Ieri è scoppiato il caso del vaccino Astrazeneca. Sono stati osservati alcuni decessi collegabili a questo vaccino. Non ho voluto fare commenti tanta fu la sorpresa e le implicazioni conseguenti. Oggi si cominciano ad avere alcuni riscontri. La decisione di sospendere la vaccinazione con Astrazeneca è stata rapida perché concordata con Germania, Spagna, Francia, con comunicazioni controverse tra politici e comitati scientifici e tra loro stessi. Bene ha fatto il governo a sospendere le vaccinazioni per accertare i fatti. Qualche risposta c’è già oggi. L’autopsia ha definito un decesso determinato da un infarto e non da trombosi cerebrale. Che in Europa ci sono più di 540.000 casi di trombosi cerebrale al giorno al di fuori dal fenomeno Covid. Che in Gran Bretagna, nonostante 15 milioni di somministrazioni di vaccino Astrazeneca non sono stati segnalati casi. Forse perché non sono stati ritenuti pertinenti, così come non è pertinente la morte di un vaccinato se perisce in un incidente. Mi auguro che le evidenze mediche assolvano Astrazeneca e si possa ripartire con le vaccinazioni.

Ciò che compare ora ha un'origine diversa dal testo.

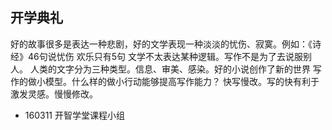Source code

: ## 开学典礼

好的故事很多是表达一种悲剧，好的文学表现一种淡淡的忧伤、寂寞。例如：《诗经》46句说忧伤 欢乐只有5句
文学不太表达某种逻辑。写作不是为了去说服别人。
人类的文字分为三种类型。信息、审美、感染。好的小说创作了新的世界
写作的做小模型。什么样的做小行动能够提高写作能力？
快写慢改。写的快有利于激发灵感。慢慢修改。

- 160311 开智学堂课程小组
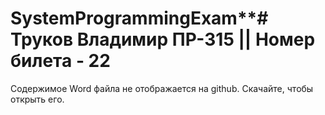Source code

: # SystemProgrammingExam**# Труков Владимир ПР-315 || Номер билета - 22

Содержимое Word файла не отображается на github. Скачайте, чтобы открыть его.
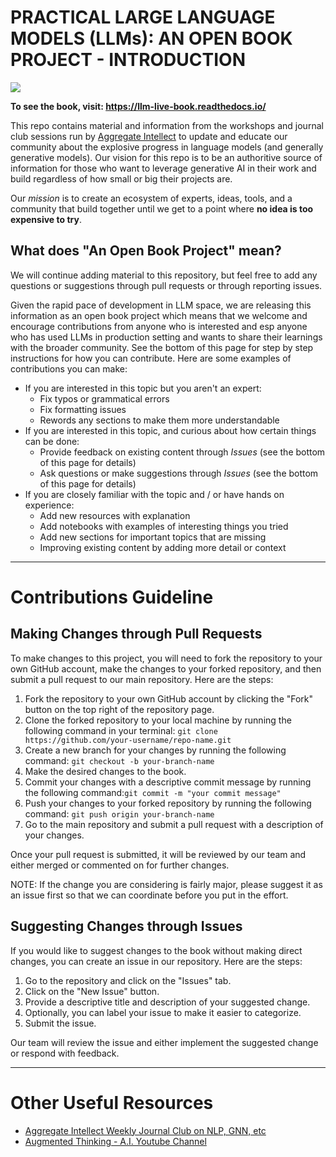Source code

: # PRACTICAL LARGE LANGUAGE MODELS (LLMs): AN OPEN BOOK PROJECT - INTRODUCTION

[<img src="docs/cover_image.png">](https://llm-live-book.readthedocs.io/)

**To see the book, visit: https://llm-live-book.readthedocs.io/**

This repo contains material and information from the workshops and journal club sessions run by [Aggregate Intellect](https://ai.science) to update and educate our community about the explosive progress in language models (and generally generative models). Our vision for this repo is to be an authoritive source of information for those who want to leverage generative AI in their work and build regardless of how small or big their projects are.

Our _mission_ is to create an ecosystem of experts, ideas, tools, and a community that build together until we get to a point where **no idea is too expensive to try**.

## What does "An Open Book Project" mean?

We will continue adding material to this repository, but feel free to add any questions or suggestions through pull requests or through reporting issues.

Given the rapid pace of development in LLM space, we are releasing this information as an open book project which means that we welcome and encourage contributions from anyone who is interested and esp anyone who has used LLMs in production setting and wants to share their learnings with the broader community. See the bottom of this page for step by step instructions for how you can contribute.
Here are some examples of contributions you can make:

- If you are interested in this topic but you aren't an expert:
  - Fix typos or grammatical errors
  - Fix formatting issues
  - Rewords any sections to make them more understandable
- If you are interested in this topic, and curious about how certain things can be done:
  - Provide feedback on existing content through _Issues_ (see the bottom of this page for details)
  - Ask questions or make suggestions through _Issues_ (see the bottom of this page for details)
- If you are closely familiar with the topic and / or have hands on experience:
  - Add new resources with explanation
  - Add notebooks with examples of interesting things you tried
  - Add new sections for important topics that are missing
  - Improving existing content by adding more detail or context

---

# Contributions Guideline

## Making Changes through Pull Requests

To make changes to this project, you will need to fork the repository to your own GitHub account, make the changes to your forked repository, and then submit a pull request to our main repository. Here are the steps:

1. Fork the repository to your own GitHub account by clicking the "Fork" button on the top right of the repository page.
2. Clone the forked repository to your local machine by running the following command in your terminal: `git clone https://github.com/your-username/repo-name.git`
3. Create a new branch for your changes by running the following command: `git checkout -b your-branch-name`
4. Make the desired changes to the book.
5. Commit your changes with a descriptive commit message by running the following command:`git commit -m "your commit message"`
6. Push your changes to your forked repository by running the following command: `git push origin your-branch-name`
7. Go to the main repository and submit a pull request with a description of your changes.

Once your pull request is submitted, it will be reviewed by our team and either merged or commented on for further changes.

NOTE: If the change you are considering is fairly major, please suggest it as an issue first so that we can coordinate before you put in the effort.

## Suggesting Changes through Issues

If you would like to suggest changes to the book without making direct changes, you can create an issue in our repository. Here are the steps:

1. Go to the repository and click on the "Issues" tab.
2. Click on the "New Issue" button.
3. Provide a descriptive title and description of your suggested change.
4. Optionally, you can label your issue to make it easier to categorize.
5. Submit the issue.

Our team will review the issue and either implement the suggested change or respond with feedback.

---

# Other Useful Resources

- [Aggregate Intellect Weekly Journal Club on NLP, GNN, etc](https://lu.ma/aisc-journal-club)
- [Augmented Thinking - A.I. Youtube Channel](https://www.youtube.com/@ai-science)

Un danno rilevante c’è stato, è stata minata la fiducia sui vaccini in generale con conseguenze imprevedibili. Ho letto: nel 2014 ci fu un’analogia con un vaccino antinfluenzale che ha dimezzato le vaccinazioni di quell’anno. Ci sono voluti quasi 5 anni per il ritorno alla normalità. Non nego che anch’io sono perplesso e condivido le precauzioni con cui viene trattato il caso. L’esito negativo sarebbe una calamità per la soluzione sanitaria con i suoi morti e ancor più per la situazione economica. Aspettiamo con fiducia le conclusioni degli enti preposti e poi una informazione corretta, veritiera ed efficace a limitare il danno fatto alla fiducia della popolazione.

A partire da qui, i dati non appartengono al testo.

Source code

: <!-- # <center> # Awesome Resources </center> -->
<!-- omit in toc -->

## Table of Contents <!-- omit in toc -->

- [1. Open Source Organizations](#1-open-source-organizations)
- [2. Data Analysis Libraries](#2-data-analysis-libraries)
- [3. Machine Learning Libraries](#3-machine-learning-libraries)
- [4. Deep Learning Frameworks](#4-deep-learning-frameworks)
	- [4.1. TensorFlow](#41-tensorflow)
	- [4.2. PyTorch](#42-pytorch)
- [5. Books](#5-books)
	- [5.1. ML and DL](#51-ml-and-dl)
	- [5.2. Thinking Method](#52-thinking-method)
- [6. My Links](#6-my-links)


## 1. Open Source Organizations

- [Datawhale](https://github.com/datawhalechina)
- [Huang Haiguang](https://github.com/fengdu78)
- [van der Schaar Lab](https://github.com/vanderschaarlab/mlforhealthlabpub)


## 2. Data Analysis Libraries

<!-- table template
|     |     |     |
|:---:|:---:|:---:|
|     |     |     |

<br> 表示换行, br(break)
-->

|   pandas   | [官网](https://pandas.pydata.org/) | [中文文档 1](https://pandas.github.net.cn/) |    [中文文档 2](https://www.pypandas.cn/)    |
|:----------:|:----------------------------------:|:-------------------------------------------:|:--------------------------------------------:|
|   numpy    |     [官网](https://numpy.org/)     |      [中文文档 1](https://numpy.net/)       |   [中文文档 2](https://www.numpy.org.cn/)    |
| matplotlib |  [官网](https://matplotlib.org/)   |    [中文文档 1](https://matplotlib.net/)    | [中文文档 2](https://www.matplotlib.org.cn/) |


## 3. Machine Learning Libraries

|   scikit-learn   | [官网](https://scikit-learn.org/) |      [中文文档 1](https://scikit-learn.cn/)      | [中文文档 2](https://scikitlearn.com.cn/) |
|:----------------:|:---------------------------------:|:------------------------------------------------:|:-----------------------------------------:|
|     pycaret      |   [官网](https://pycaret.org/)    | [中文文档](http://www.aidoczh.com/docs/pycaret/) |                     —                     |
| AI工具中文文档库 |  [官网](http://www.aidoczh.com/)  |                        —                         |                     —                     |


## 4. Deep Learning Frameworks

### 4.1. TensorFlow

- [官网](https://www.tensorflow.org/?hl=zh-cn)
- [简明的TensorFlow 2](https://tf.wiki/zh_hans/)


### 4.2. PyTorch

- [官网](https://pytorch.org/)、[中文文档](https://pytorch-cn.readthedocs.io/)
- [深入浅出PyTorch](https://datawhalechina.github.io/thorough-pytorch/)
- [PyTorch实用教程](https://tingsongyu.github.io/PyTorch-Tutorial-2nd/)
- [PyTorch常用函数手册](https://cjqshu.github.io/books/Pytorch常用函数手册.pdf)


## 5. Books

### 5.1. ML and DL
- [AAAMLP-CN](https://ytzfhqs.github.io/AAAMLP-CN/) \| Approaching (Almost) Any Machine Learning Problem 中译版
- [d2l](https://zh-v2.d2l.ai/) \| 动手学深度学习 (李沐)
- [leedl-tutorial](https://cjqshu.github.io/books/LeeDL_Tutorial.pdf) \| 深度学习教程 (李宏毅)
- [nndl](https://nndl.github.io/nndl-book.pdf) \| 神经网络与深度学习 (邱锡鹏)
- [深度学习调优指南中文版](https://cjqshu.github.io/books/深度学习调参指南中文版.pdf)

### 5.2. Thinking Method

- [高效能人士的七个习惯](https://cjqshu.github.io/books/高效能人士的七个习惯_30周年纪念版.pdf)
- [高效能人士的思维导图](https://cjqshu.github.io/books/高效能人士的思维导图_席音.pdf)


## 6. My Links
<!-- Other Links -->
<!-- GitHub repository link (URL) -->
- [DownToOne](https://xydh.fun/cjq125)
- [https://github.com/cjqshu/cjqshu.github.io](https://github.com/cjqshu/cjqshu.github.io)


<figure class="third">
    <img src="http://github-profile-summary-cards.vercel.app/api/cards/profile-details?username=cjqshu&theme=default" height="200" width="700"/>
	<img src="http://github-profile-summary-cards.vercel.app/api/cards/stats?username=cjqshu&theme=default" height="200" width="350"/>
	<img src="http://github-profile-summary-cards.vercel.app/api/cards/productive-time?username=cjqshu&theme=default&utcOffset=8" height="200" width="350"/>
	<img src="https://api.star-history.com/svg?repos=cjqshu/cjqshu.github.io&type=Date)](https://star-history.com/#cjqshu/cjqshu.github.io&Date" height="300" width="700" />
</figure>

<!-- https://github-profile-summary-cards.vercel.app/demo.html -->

Oggi ho una curiosità: la Paola, mia figlia, ha trovato il testo di un raccontino di un vecchio signore che parla dei suoi tempi. Ve lo propongo perché lo compariate ai miei raccontini capendo quanto sono veri. Di Martino BALESTRERI.

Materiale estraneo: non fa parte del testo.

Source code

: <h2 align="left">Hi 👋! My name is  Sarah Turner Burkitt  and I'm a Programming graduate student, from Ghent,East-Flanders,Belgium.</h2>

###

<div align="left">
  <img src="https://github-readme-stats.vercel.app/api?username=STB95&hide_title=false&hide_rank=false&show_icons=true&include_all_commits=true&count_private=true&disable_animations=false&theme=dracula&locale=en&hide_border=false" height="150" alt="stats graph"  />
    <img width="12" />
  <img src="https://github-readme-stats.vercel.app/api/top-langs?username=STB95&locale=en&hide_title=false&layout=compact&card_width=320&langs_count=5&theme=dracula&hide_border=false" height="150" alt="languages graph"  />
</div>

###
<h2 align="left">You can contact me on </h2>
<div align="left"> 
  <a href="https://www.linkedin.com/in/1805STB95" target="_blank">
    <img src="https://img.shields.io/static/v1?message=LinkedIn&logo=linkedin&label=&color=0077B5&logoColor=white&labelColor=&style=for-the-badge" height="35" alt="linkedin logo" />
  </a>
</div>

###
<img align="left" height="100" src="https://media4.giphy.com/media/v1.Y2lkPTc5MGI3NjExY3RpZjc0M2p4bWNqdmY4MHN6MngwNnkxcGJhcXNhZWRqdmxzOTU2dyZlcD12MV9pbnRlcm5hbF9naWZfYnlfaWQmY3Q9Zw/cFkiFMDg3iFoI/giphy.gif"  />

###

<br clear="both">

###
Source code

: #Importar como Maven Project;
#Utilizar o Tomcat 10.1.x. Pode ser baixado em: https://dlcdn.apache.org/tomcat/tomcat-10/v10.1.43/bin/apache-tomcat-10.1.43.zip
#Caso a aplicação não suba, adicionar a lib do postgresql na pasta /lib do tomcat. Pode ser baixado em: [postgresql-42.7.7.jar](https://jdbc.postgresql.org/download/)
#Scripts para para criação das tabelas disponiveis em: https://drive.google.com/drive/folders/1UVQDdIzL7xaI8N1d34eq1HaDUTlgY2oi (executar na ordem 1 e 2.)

In casa di mia madre, negli anni venti, erano in undici, tra genitori nonni, fratelli e sorelle. Mio nonno faceva il sarto, tagliava e cuciva tabarri. Povertà assoluta. In quella di mio padre erano in sei, un figlioletto nato il giorno di Santo Stefano del 1905, morì dopo pochi giorni, di freddo. Mio nonno paterno, Erminio, dal maggio del 1915 era in guerra, mentre mia nonna a casa si occupava dei figli e faceva la postina, in sostituzione del marito al fronte. Il giro della posta era lunghissimo, la corrispondenza era tantissima e la consegna, anche nelle cascine più lontane, avveniva in bicicletta, tutti i giorni dell’anno, in qualsiasi condizione di tempo. La polenta era l’alimento principale e la pellagra la faceva da padrona. Tubercolosi, poliomielite, tifo, Spagnola e tanta tanta fame. Non c’era l’energia elettrica e, raccontava mio padre, nemmeno il riscaldamento, nelle camere da letto ci si scaldava con il “prete” e le braci. A scuola si andava a piedi, con zoccoli di legno, un libro, due quaderni e la penna col calamaio, la matita. Solo i bambini più benestanti potevano permettersi di portare qualche pezzo di legna per alimentare la stufa in aula, altrimenti si stava al freddo … Poi ci fu un ventennio di dittatura, privazioni, guerra, morte, distruzione e miseria…
Vogliamo fare il cambio col lockdown?